Dopo il recente esito elettorale umbro, in Italia si intensificano i malumori tra i membri dell’esecutivo. Per tali stati d’animo, come sovente accade, le cronache quotidiane iniziano a riportare la possibilità dei più svariati scenari risolutivi tra i contendenti. Riavvicinamenti, esclusioni, esperimenti non andati a buon fine (che per molti sono considerati nefasti per il futuro), recriminazioni, e quanto più possa alimentare la dialettica per dar vita alla temuta (o per alcuni auspicata) nuova creazione di una compagine di governo con relative modalità di costituzione. E proprio di questo si sta parlando nelle ultime ore.
È bene sottolineare – come spesso abbiamo riportato in queste pagine – che a corollario della vita politica ed economica di un Paese, la finanza ovvero il mercato finanziario e tutti i suoi attori e interpreti, “quotano” ogni giorno sia il rischio specifico del momento che l’eventuale rischio prospettico. Ciò che probabilmente non appare così evidente agli occhi degli investitori è quanto sta accadendo sul mercato obbligazionario europeo e in particolar modo alla correlazione tra quello tedesco e italiano.
Il valore del famigerato spread tra i due paesi non sembra più essere oggetto di cronaca: i suoi valori (area 140 punti) appaiono imbrigliati in una giornaliera consuetudine. Pochi punti base di differenza con il trascorrere dei giorni: talvolta in su, talvolta in giù. Se con tali impercettibili variazioni mancano gli stimoli di argomentazione, quello che invece deve far pensare sono i rendimenti associati ai titoli decennali. Da settembre (minimo di periodo) a oggi, il titolo a dieci anni tedesco registra un significativo aumento di rendimento: dal -0,703% (3 settembre) all’attuale -0,352%, mentre sul fronte italiano si riportano variazioni in crescita ma di diversa entità: dal +0,812% (4 settembre) all’odierno 1,079%. Sono dinamiche di rendimento che – apparentemente – potrebbero configurarsi come fisiologiche, ossia dettate da assestamenti in funzione delle quotazioni dei singoli sottostanti (Bund e Btp).
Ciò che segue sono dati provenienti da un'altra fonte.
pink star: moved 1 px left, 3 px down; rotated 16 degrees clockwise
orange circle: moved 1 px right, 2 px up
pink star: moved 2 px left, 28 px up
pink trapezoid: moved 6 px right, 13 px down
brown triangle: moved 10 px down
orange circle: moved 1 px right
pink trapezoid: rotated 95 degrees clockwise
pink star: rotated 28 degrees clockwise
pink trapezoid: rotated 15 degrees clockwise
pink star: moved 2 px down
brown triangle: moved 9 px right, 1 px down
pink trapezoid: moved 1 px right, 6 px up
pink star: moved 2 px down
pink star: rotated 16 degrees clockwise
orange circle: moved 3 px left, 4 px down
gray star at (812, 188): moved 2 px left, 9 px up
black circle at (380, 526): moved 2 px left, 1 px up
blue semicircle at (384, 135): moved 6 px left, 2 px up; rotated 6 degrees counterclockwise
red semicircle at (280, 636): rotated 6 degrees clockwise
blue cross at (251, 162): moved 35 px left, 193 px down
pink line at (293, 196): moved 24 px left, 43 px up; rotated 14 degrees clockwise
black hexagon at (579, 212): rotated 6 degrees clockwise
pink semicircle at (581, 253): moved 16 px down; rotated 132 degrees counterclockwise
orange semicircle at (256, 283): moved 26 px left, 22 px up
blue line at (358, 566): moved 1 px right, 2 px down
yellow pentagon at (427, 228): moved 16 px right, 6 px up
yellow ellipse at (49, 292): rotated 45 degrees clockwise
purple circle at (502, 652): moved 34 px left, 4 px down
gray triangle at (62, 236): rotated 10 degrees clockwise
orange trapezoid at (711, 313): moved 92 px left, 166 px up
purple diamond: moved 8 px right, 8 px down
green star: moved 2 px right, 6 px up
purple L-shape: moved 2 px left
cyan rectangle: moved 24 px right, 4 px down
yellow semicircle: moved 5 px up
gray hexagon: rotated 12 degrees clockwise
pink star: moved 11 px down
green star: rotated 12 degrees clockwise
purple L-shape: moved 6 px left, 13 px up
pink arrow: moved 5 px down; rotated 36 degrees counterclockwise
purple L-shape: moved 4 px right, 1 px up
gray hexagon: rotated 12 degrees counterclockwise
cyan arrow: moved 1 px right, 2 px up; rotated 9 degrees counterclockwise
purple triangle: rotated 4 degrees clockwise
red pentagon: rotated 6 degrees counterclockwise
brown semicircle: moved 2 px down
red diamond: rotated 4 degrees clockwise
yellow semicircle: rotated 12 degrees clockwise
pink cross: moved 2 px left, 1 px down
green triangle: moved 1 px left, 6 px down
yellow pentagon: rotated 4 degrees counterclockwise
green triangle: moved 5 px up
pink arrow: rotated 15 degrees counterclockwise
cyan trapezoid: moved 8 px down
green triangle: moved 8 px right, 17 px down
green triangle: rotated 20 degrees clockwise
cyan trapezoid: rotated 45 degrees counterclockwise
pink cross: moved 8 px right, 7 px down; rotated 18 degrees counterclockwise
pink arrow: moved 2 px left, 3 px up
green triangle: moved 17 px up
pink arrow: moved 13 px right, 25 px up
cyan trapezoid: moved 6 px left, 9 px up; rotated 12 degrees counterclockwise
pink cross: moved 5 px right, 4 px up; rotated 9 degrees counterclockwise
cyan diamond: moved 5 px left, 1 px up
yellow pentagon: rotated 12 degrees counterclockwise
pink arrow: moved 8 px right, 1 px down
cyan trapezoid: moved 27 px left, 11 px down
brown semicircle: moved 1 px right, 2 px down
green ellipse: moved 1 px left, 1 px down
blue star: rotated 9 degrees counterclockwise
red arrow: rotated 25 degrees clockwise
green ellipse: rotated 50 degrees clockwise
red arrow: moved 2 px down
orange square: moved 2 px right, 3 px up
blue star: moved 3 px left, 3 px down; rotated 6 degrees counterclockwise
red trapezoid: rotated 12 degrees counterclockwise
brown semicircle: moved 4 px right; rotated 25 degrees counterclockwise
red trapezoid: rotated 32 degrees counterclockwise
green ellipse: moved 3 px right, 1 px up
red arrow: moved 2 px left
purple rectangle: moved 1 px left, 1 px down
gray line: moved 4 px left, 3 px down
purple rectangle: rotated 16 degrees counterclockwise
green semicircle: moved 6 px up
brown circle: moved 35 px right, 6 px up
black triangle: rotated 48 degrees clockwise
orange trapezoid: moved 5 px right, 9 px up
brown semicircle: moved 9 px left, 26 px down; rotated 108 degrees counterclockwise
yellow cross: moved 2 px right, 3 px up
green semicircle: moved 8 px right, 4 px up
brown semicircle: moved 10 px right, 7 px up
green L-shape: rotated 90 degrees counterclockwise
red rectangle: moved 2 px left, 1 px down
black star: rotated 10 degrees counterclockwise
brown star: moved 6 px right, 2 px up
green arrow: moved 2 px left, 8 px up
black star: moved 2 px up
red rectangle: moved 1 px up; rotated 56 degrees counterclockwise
Ma tali non sono.
Estendendo l’analisi ai corsi dei singoli futures, si può osservare un’importante divergenza: dai massimi registrati a settembre, il decennale tedesco ha perso quasi cinque punti percentuali passando da quota 179,67 a 171,04 punti; sul versante domestico invece, il nostro Btp, ha “ritracciato” dal precedente 147,70 (massimo del 4 settembre) al recente 147,28. Una vera e propria inezia.
Per tali risultanze il quesito è abbastanza scontato: o la Germania è oggetto di un’eccessiva penalizzazione oppure il nostro Bel Paese è prossimo a un potenziale scenario negativo sul fronte obbligazionario con stretta conseguenza sul versante dello spread.
Stando al sopracitato periodo oggetto di osservazione, in Italia il minimo dei rendimenti è coincidente con l’insediamento del Governo Conte-2. La successiva tendenza rialzista è costante e, le recenti aste di titoli di Stato, hanno confermato questo trend facendo registrare collocamenti con YTM (yield to maturity) in aumento.
Relativamente alla Germania: grazie al suo ridotto rischio Paese (viene considerata benchmark dell’intera zona euro). il suo basket di titoli di Stato non può essere oggetto di un turn over di portafoglio a favore di quelli italiani. Sarebbe un paradosso e appare alquanto improbabile anche dal punto di vista della gestione del rischio di portafoglio.
Tenuto conto dell’insieme dei dati che emergono dal mercato e di quanto potrebbe emergere in chiave politica – in ottica di medio termine – possiamo avanzare il seguente scenario: quotazioni in diminuzione per il nostro Btp e valore dello spread in salita. Un’amara (e costosa) conclusione qualora trovasse riscontro nei fatti.
Noi amiamo il nostro Paese mentre il mercato non ammette sentimentalismi: ogni giorno segna un più o un meno e non importa a cosa si riferiscono. Non è consueto affermarlo, ma – oggi – vorremmo che le nostre conclusioni fossero sbagliate. Confidando nell’errore, attendiamo il mercato e il suo sempre cinico epilogo.